Num jornal da internet, de cujo nome não quero lembrar-me, leio o título de uma entrevista concedida por um cientista às voltas com a pandemia, na qual, tanto quanto consigo entender pelas poucas linhas grátis que posso ler, se defende o medo — o regresso do medo. De preferência, suponho, esse medo há-de ser medieval e ignoto, mesquinho, subterrâneo, vil e daninho.
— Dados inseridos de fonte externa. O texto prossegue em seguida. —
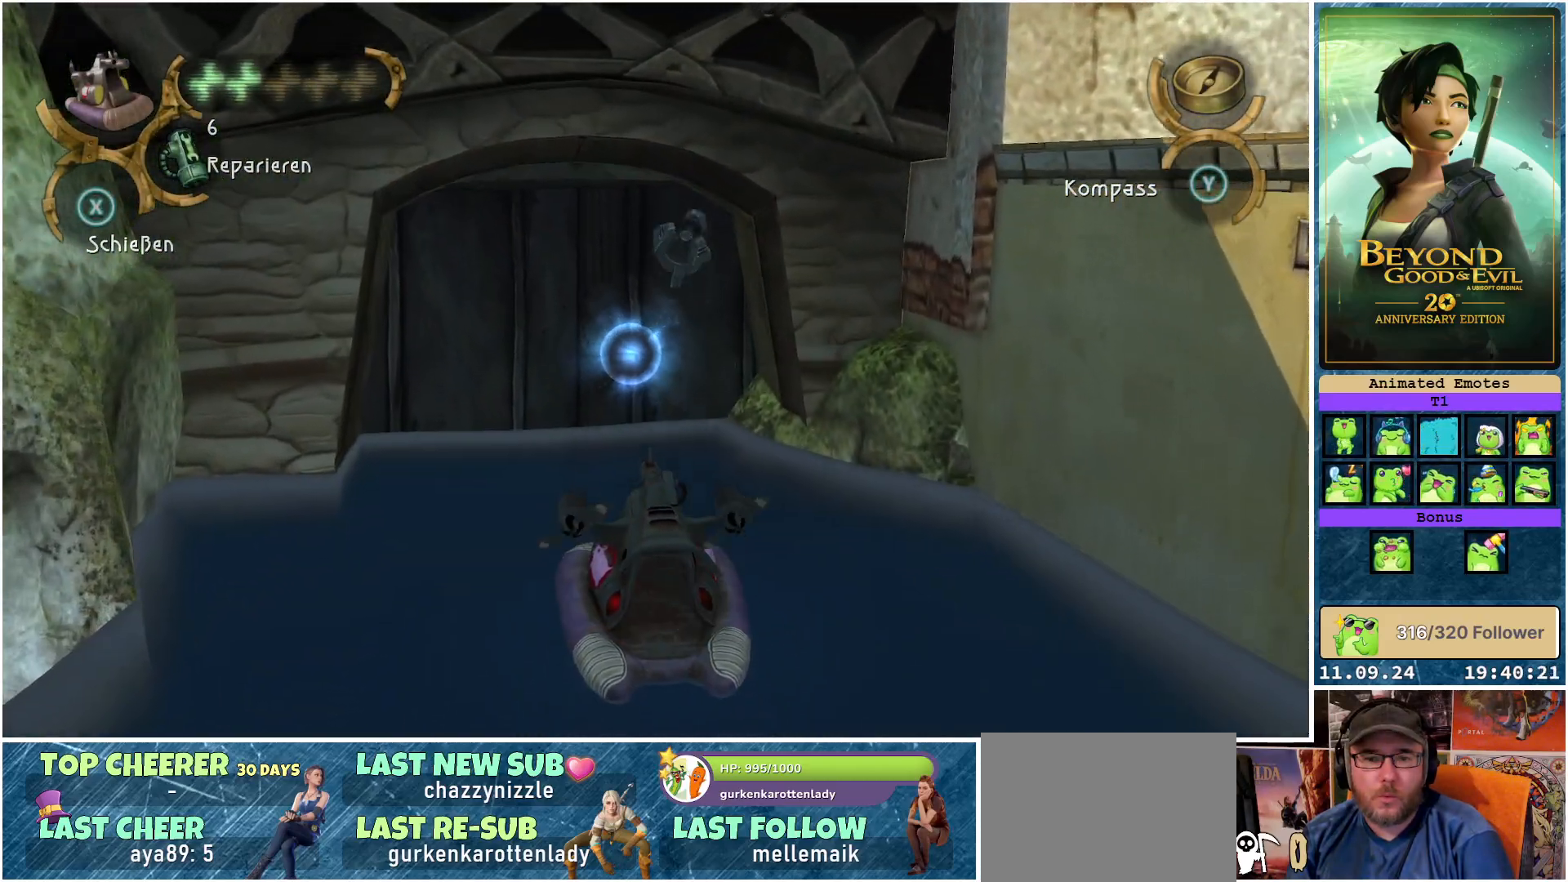
{"buttons": [], "left_stick": "center", "right_stick": "center", "events": []}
Um medo opressivo que nos maniete e paralise, e nos impeça de pôr o nariz fora da porta; que nos faça desconfiar do outro, de todos os outros, invariavelmente suspeitos de disseminarem a doença, o caos, o descontrolo ou a loucura (tudo palavras que naquele jornal frequentemente se usam para descrever a situação presente).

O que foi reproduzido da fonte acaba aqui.